今夏は雨でも着られる撥水ウエアや、セットアップを強化
袖にストラップが付き、ロールアップにもできる「雨の日ロールアップスリーブブラウス」(2万2000円)
今シーズンは、「雨の日でもおしゃれを楽しみたい」をコンセプトにした「雨の日シリーズ」を4月に発売した。軽量で伸縮性と透湿性に優れたポリエステル100%を素材に使用し、撥水機能とUV対策機能も付加している。23年から展開している「雨の日美脚パンツ」(1万9800円)に加え、新たに「雨の日ロールアップスリーブブラウス」(2万2000円)、「雨の日ジャンスカワンピース」(2万9700円)を用意した。
中でもロールアップスリーブブラウスは、その名の通り袖を捲って8分袖で着たり、羽織りものとして着たりもできる優れモノだ。
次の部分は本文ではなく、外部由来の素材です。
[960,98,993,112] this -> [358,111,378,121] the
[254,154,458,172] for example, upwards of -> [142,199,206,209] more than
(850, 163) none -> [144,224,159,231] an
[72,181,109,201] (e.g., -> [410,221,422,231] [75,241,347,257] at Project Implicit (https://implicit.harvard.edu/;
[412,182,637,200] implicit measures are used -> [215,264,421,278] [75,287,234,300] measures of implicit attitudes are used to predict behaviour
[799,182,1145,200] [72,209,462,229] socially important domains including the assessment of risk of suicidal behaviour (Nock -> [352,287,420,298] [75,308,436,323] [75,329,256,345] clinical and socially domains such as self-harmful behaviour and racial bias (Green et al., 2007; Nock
発売から早速人気を博し、5月の売上げ上位となっている。6月以降は、夏は単価が落ちやすいことからブラウスセットアップの種類を増やし、これまで手薄だった7月後半~8月の品揃えも厚くする。
高島屋横浜店のポップアップの様子
長期的には、認知度の拡大にも力を入れたい考えだ。「良い商品を適正価格で販売しているという自負はあるので、それを様々な方に知っていただきたい」(是永氏)。まずは5月28日から6月10日までの2週間、高島屋横浜店でポップアップストアをオープン。初日には店舗からインスタライブを行うなど新規客獲得に取り組む。今後はSNSの強化など、発信ツールを増やすことも検討している。